Elimle yüzümü silerek ayağa kalktım. Başını sallayarak gitmeme bu kez izin verdi. Belki de korkuyordu. Giderim ve geri dönmem diye korkuyordu. Güvenini kırmıştım çünkü. Fakat şu durumda bana güvenmekten başka çaresi yoktu.

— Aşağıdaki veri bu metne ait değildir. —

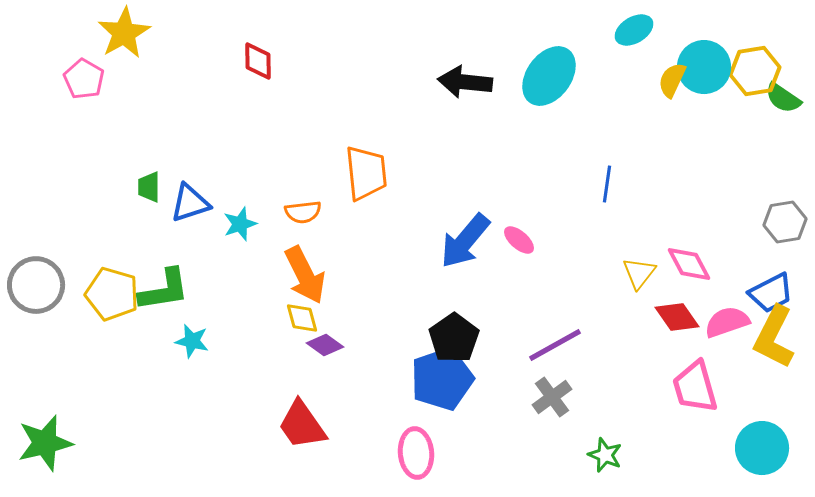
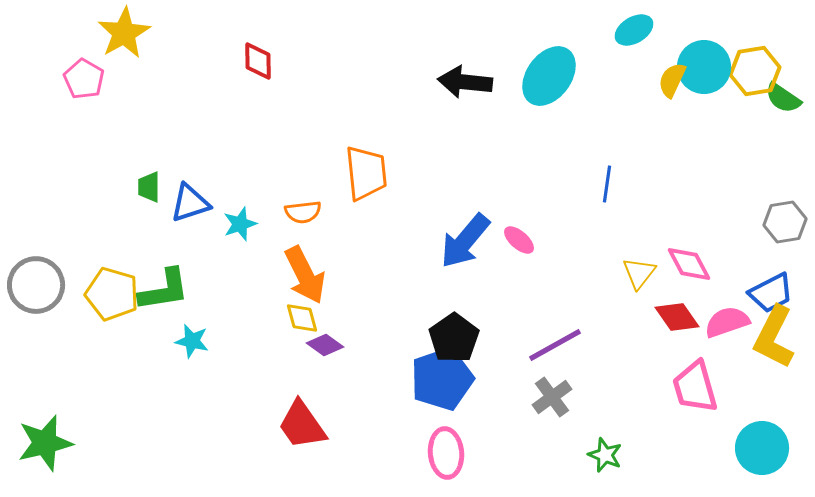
pink ellipse at (416, 453): moved 30 px right
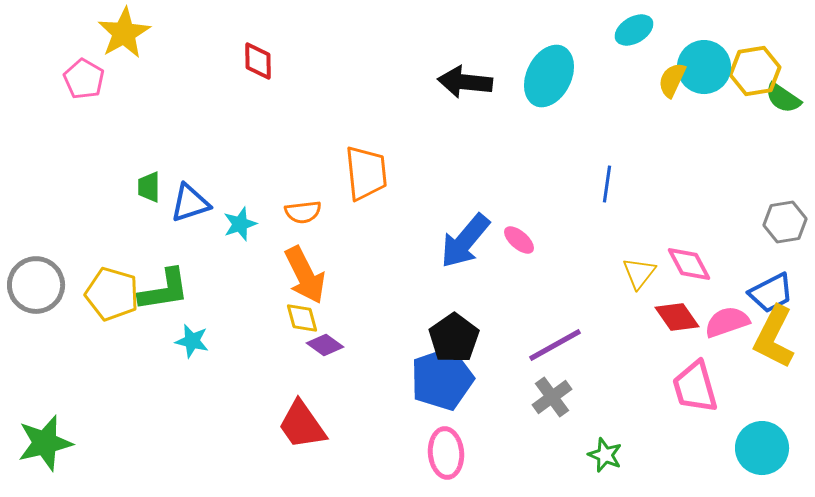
cyan ellipse at (549, 76): rotated 10 degrees counterclockwise
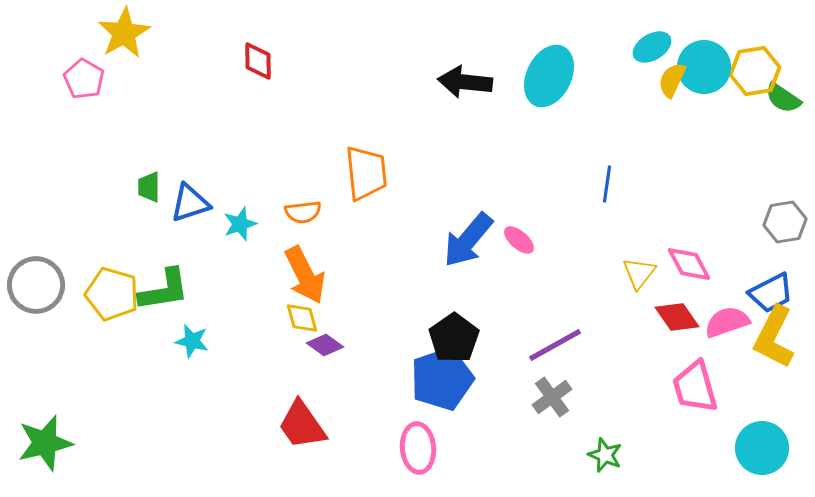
cyan ellipse at (634, 30): moved 18 px right, 17 px down
blue arrow at (465, 241): moved 3 px right, 1 px up
pink ellipse at (446, 453): moved 28 px left, 5 px up
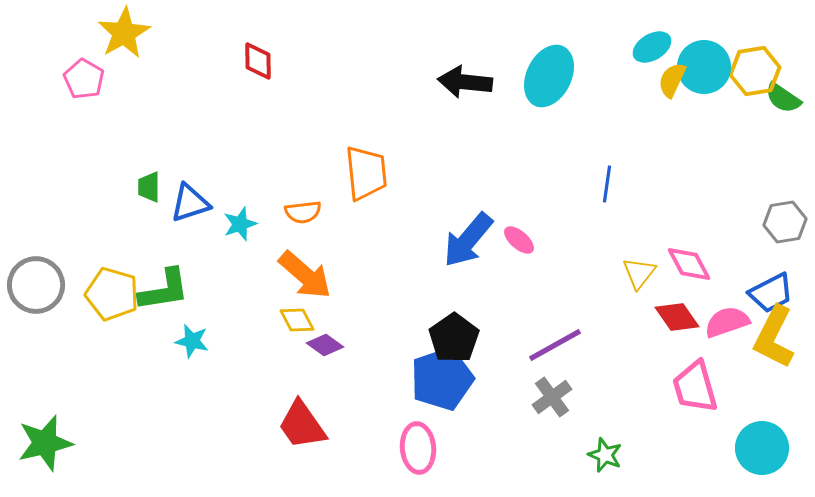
orange arrow at (305, 275): rotated 22 degrees counterclockwise
yellow diamond at (302, 318): moved 5 px left, 2 px down; rotated 12 degrees counterclockwise
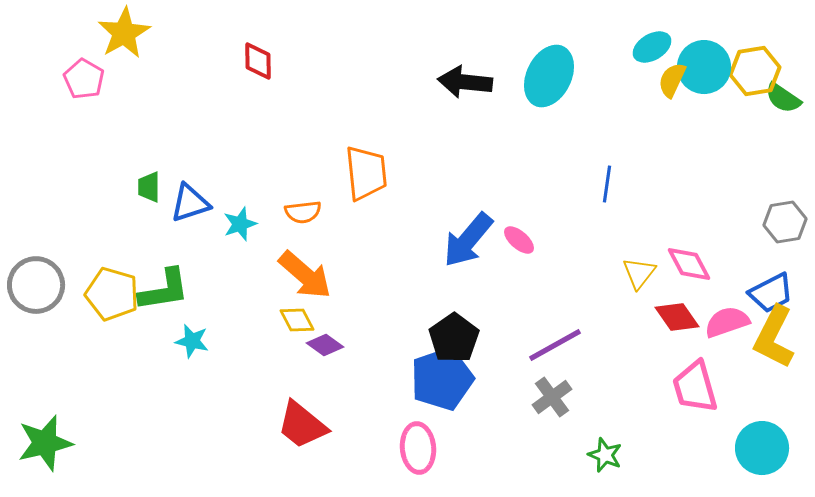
red trapezoid at (302, 425): rotated 16 degrees counterclockwise
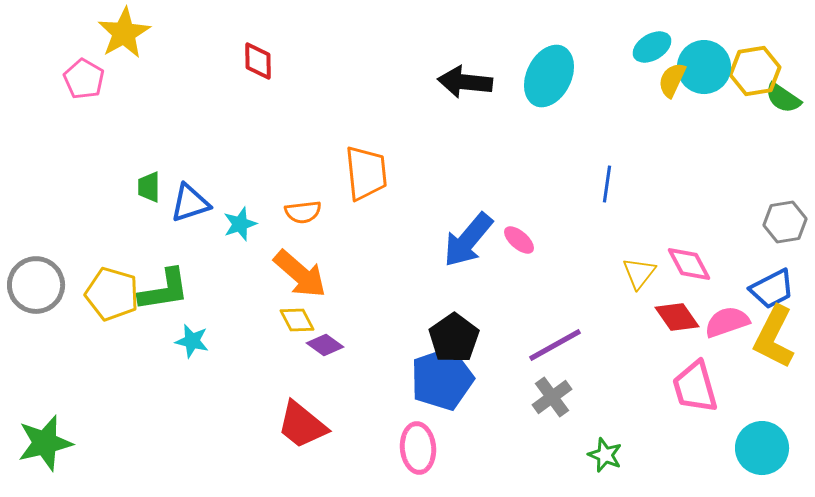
orange arrow at (305, 275): moved 5 px left, 1 px up
blue trapezoid at (771, 293): moved 1 px right, 4 px up
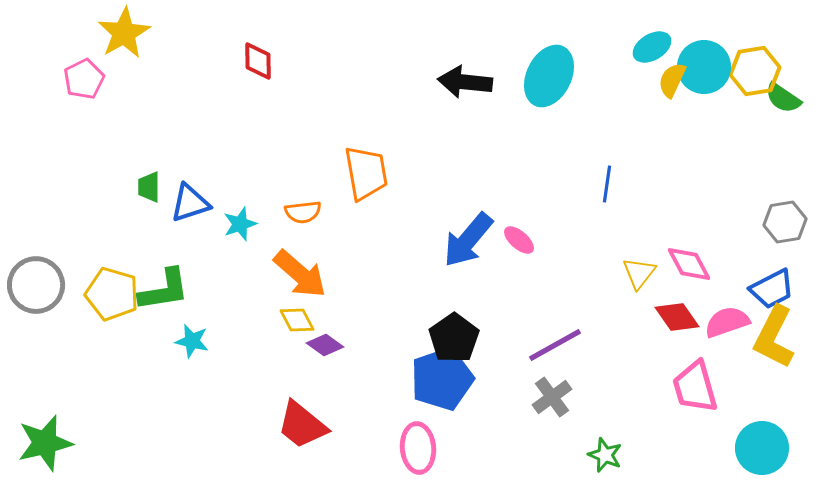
pink pentagon at (84, 79): rotated 15 degrees clockwise
orange trapezoid at (366, 173): rotated 4 degrees counterclockwise
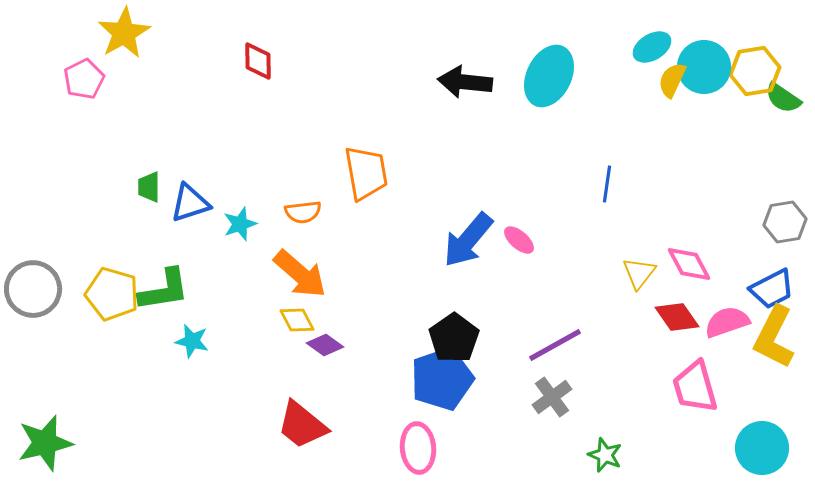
gray circle at (36, 285): moved 3 px left, 4 px down
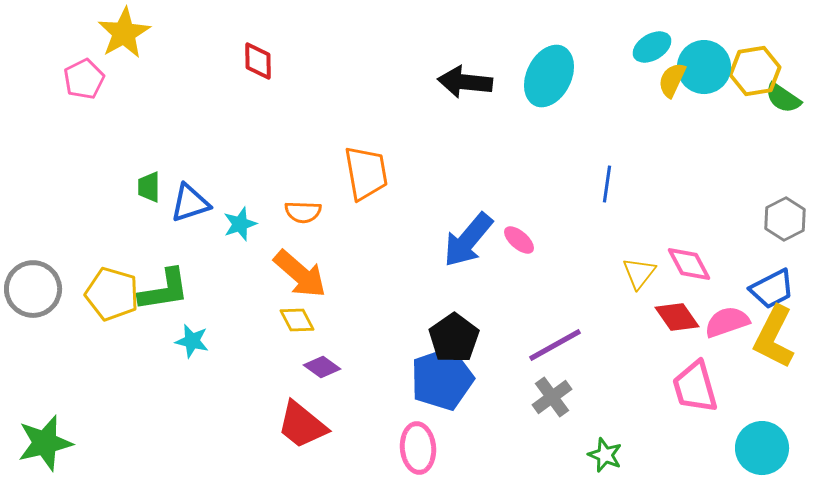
orange semicircle at (303, 212): rotated 9 degrees clockwise
gray hexagon at (785, 222): moved 3 px up; rotated 18 degrees counterclockwise
purple diamond at (325, 345): moved 3 px left, 22 px down
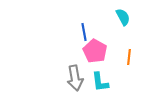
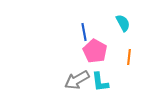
cyan semicircle: moved 6 px down
gray arrow: moved 2 px right, 2 px down; rotated 70 degrees clockwise
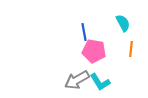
pink pentagon: moved 1 px left; rotated 20 degrees counterclockwise
orange line: moved 2 px right, 8 px up
cyan L-shape: rotated 25 degrees counterclockwise
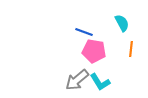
cyan semicircle: moved 1 px left
blue line: rotated 60 degrees counterclockwise
gray arrow: rotated 10 degrees counterclockwise
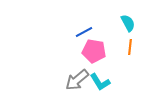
cyan semicircle: moved 6 px right
blue line: rotated 48 degrees counterclockwise
orange line: moved 1 px left, 2 px up
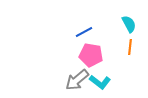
cyan semicircle: moved 1 px right, 1 px down
pink pentagon: moved 3 px left, 4 px down
cyan L-shape: rotated 20 degrees counterclockwise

Hızla dışarı çıkıp koşmaya başladım. Etraf oldukça karanlıktı ve ben iç güdülerime göre hareket ediyordum. Çınar yaralı olmasa havanın aydınlanmasını bekleyebilirdim. İki üç saat sonra gündüz olacaktı zaten.

Yaklaşık yarım saat kadar koştum. Hiç durmadım, yorulmadım. Aklım Çınar da kalmıştı. O güçlü biriydi. Bunun üstesinden gelerek kendini bırakmayacağını biliyordum. Yinede içim hiç rahat değildi.

Sonunda yola ulaştığımda tahmin ettiğim gibi hiç araba geçmediğini gördüm. Hızlı nefesler alıyordum ve bayılmak üzereydim. Yolun rastgele bir yönüne doğru yürüdüm. Artık koşamıyordum bacaklarımda güç bitmiş durumdaydı. İleride gördüğüm ışıklarla umutlarım yeşermeye başladı. Koştum. Buranın bir petrol olduğunu görmek beni mutlu etmişti. Vakit kaybetmeden içeri girdim. Orta yaşlı bir adam duruyordu kasada.

"Merhaba, acil ambulansı arayabilir misiniz? Eşim yaralı bir halde."

Aldığım kesik nefeslerle zorla konuşmuştum. Adam başını hızla sallayarak elindeki telefonla 112'yi aradı. Yeri tarif ettiğinde dikkatle dinledim. Söylediğine göre İstanbul'un en ıssız bölgesindeydik. Altı yıl boyunca burada yaşamıştım fakat burayı ilk defa duyuyordum. Pek tekin bir yer olmadığı belliydi.

Ben beklerken çalışan adam bana su ikram etti. Boğazım o kadar çok kurumuştu ki bir şişe suyu bitirmiştim. Aklım hâlâ Çınardaydı. İyiydi değil mi? Kendini kaybetmemişti? Ya öldüyse? İşte bu düşünce nedenini bilmediğim bir şekilde ağlama istegimi arttırıyordu.

Bir süre daha bekledim ve sonunda ambulans gelmişti. Çalışan adama teşekkür ederek arabanın ön tarafına bindim. Geldiğim yolu tarif ederken biraz zorlanmıştım fakat depoyu gördüğümde sevinçten ağlayacak duruma gelmiştim. Arabadan ilk inen ve koşarak içeri giren ben olmuştum. Çınar'ı gördüğümde ise yerde yatıyordu. Gözleri kapalı bir haldeydi. Elimi ağzıma atarak ağlamaya başladım. Ona ne olmuştu? Neden hareketsiz yatıyordu? Allah'ım ne olur ölmemiş olsun.